- Data section -
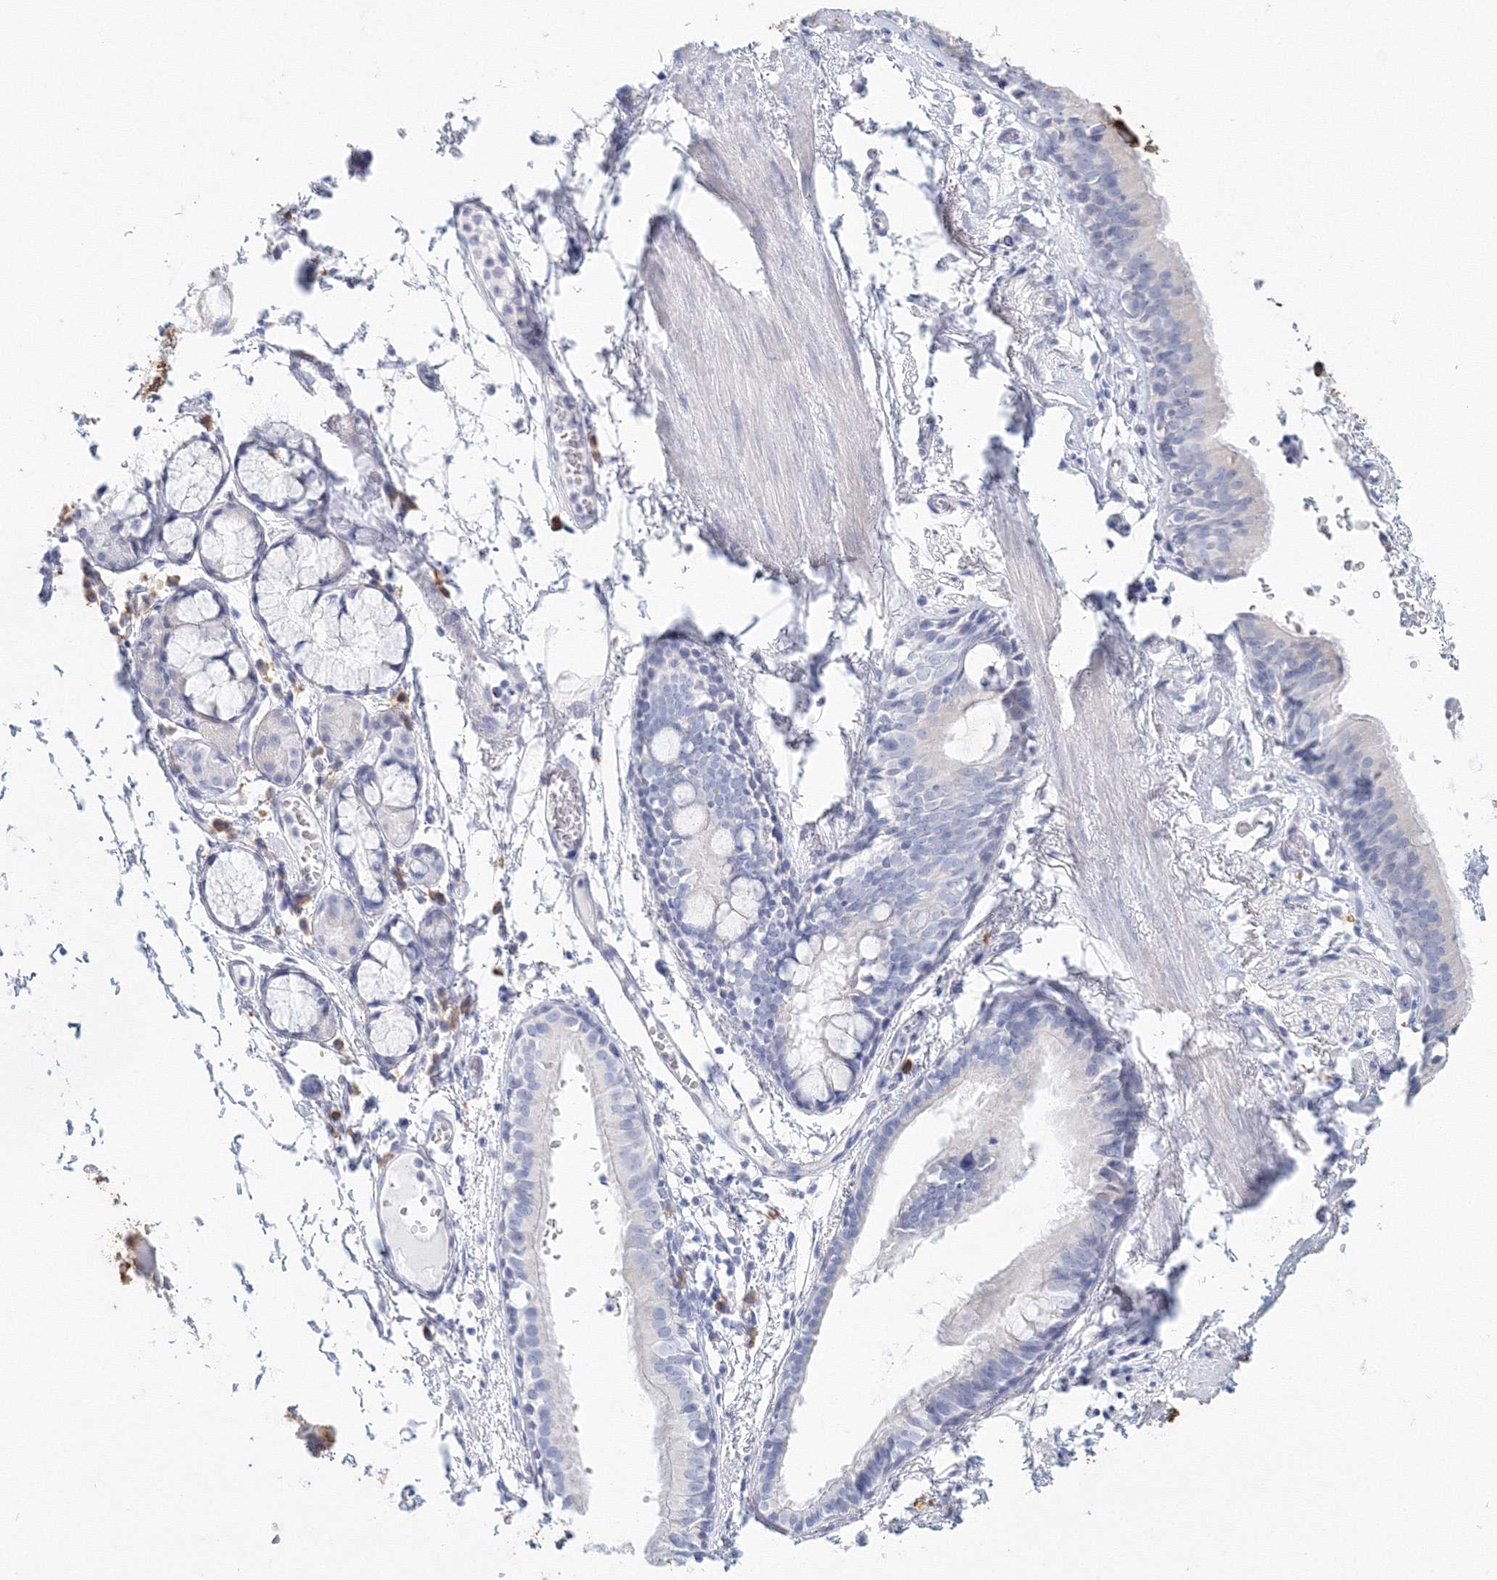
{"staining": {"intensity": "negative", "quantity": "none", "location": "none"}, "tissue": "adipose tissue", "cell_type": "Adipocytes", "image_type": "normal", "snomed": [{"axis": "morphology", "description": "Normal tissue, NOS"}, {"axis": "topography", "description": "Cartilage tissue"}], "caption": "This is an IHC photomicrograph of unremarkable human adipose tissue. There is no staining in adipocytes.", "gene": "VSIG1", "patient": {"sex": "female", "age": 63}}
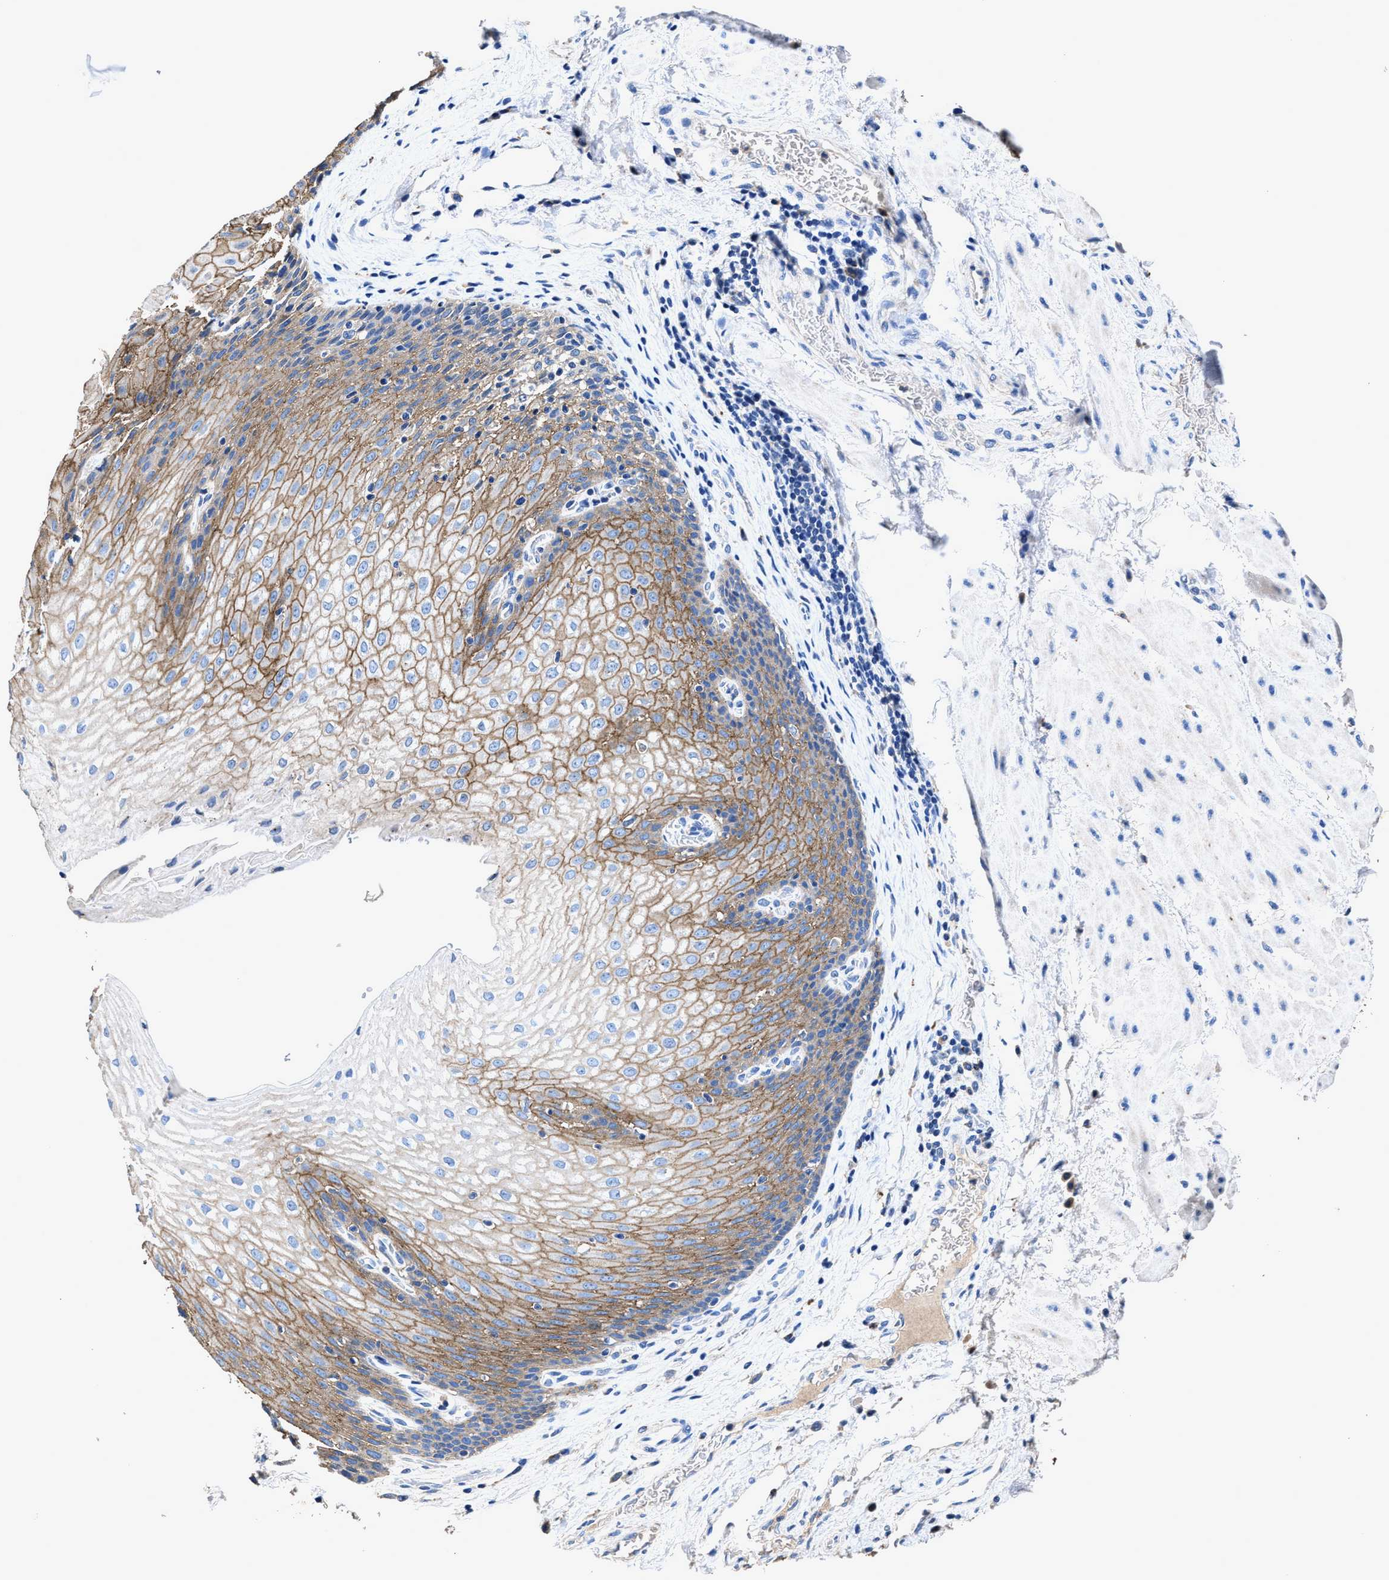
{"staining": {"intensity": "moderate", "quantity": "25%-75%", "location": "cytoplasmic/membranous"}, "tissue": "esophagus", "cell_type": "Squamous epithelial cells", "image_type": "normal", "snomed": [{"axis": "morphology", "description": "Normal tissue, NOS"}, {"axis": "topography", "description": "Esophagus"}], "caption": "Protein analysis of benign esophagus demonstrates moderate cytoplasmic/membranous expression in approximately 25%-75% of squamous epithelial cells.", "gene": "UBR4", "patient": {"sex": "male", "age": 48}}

...

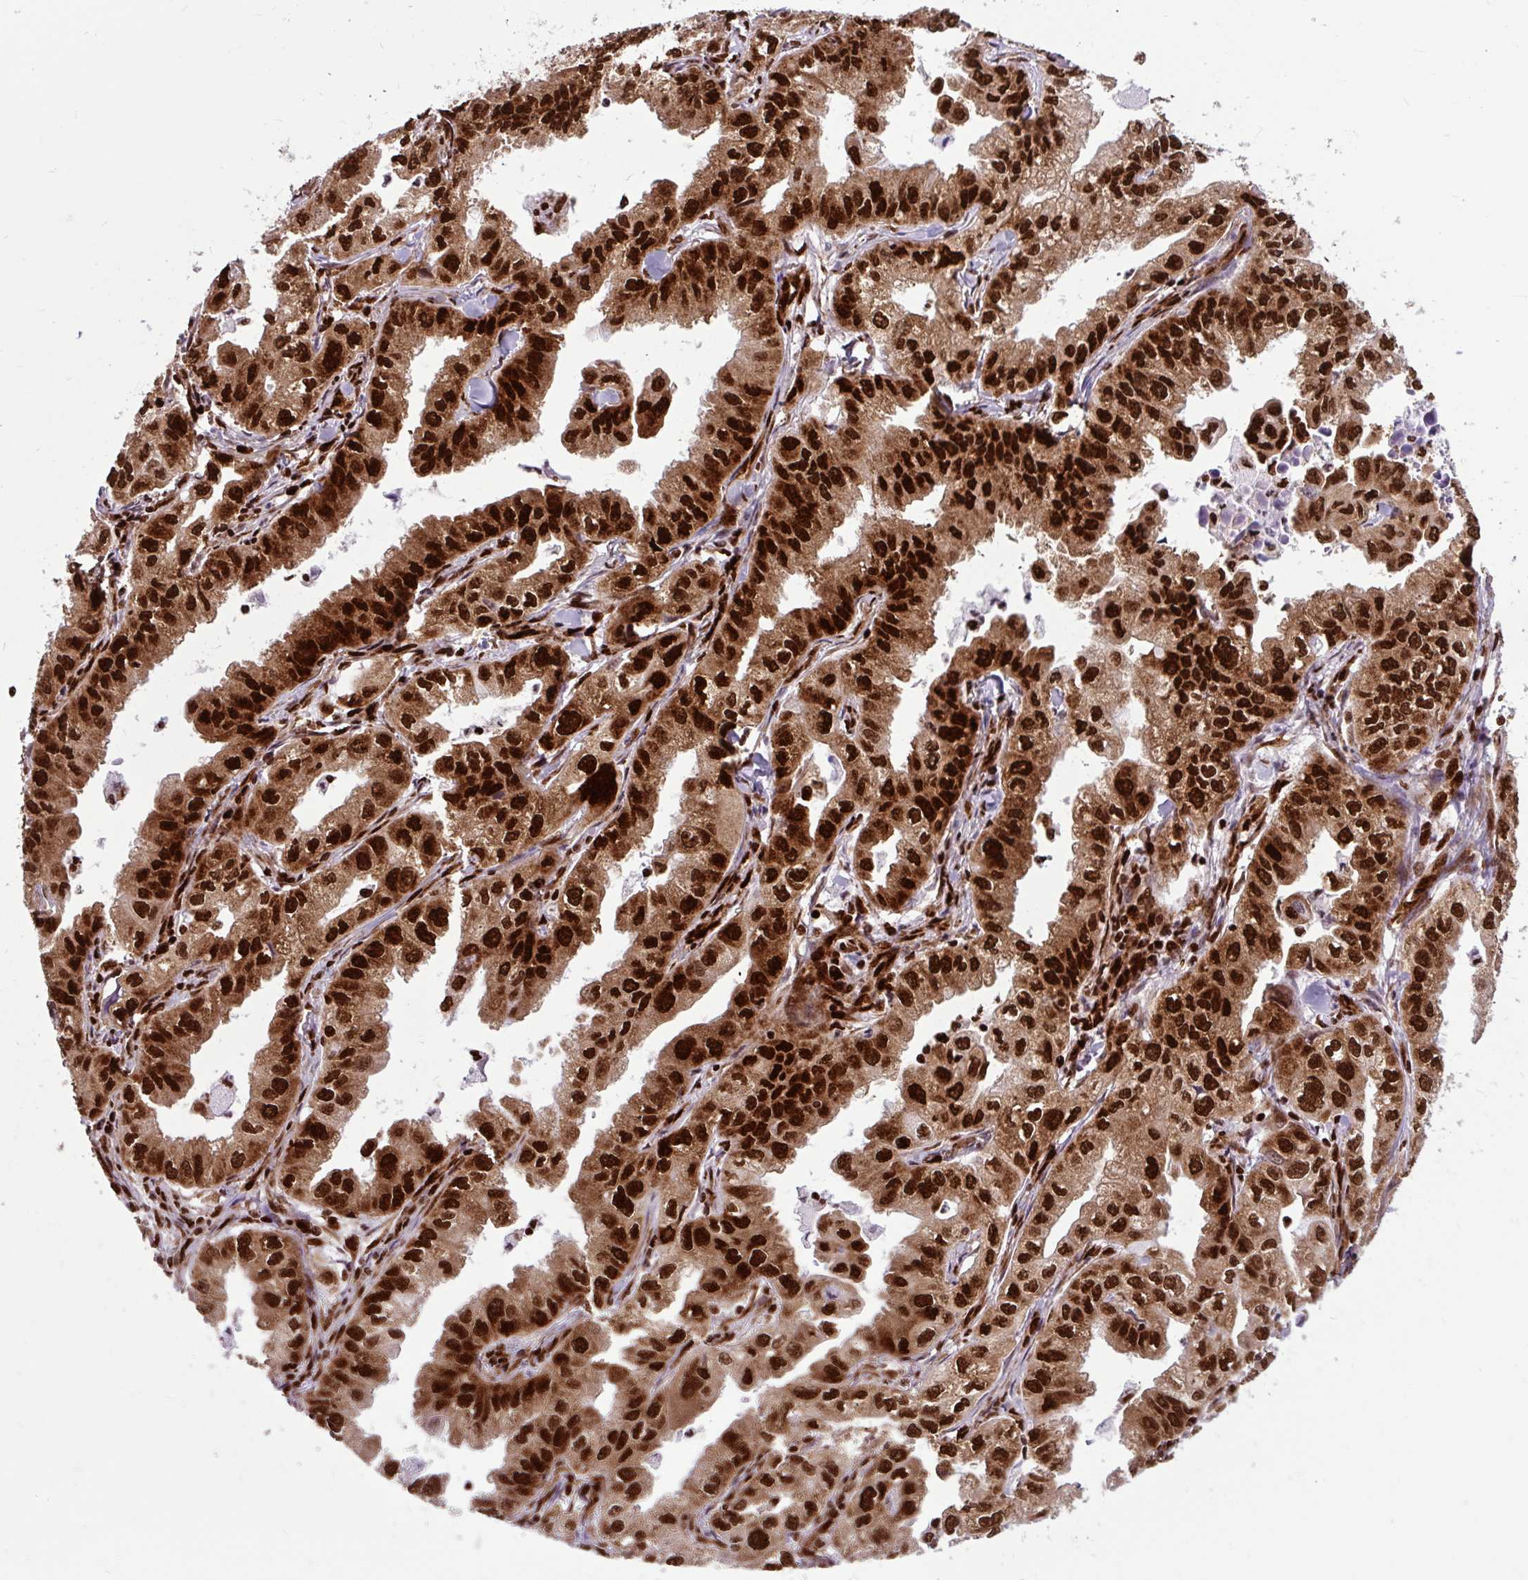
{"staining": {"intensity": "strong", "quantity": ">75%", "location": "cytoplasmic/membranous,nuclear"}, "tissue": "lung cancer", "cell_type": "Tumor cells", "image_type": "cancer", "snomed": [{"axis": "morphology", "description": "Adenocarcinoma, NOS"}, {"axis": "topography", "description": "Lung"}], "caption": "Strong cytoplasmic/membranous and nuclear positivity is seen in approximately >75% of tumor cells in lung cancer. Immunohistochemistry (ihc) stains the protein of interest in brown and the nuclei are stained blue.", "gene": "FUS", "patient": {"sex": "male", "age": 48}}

- Work to be completed -
Only the lines above from the one containing "an IHC photomicrograph" through the one containing "analysis of benign" should be returned, verbatim and inclusive, with pictures excluded.

- Answer to this problem -
{"staining": {"intensity": "negative", "quantity": "none", "location": "none"}, "tissue": "adipose tissue", "cell_type": "Adipocytes", "image_type": "normal", "snomed": [{"axis": "morphology", "description": "Normal tissue, NOS"}, {"axis": "topography", "description": "Cartilage tissue"}], "caption": "This is an IHC photomicrograph of unremarkable human adipose tissue. There is no staining in adipocytes.", "gene": "VSIG1", "patient": {"sex": "female", "age": 63}}
{"staining": {"intensity": "moderate", "quantity": "25%-75%", "location": "cytoplasmic/membranous"}, "tissue": "esophagus", "cell_type": "Squamous epithelial cells", "image_type": "normal", "snomed": [{"axis": "morphology", "description": "Normal tissue, NOS"}, {"axis": "topography", "description": "Esophagus"}], "caption": "Protein analysis of benign esophagus demonstrates moderate cytoplasmic/membranous expression in approximately 25%-75% of squamous epithelial cells.", "gene": "UBR4", "patient": {"sex": "male", "age": 48}}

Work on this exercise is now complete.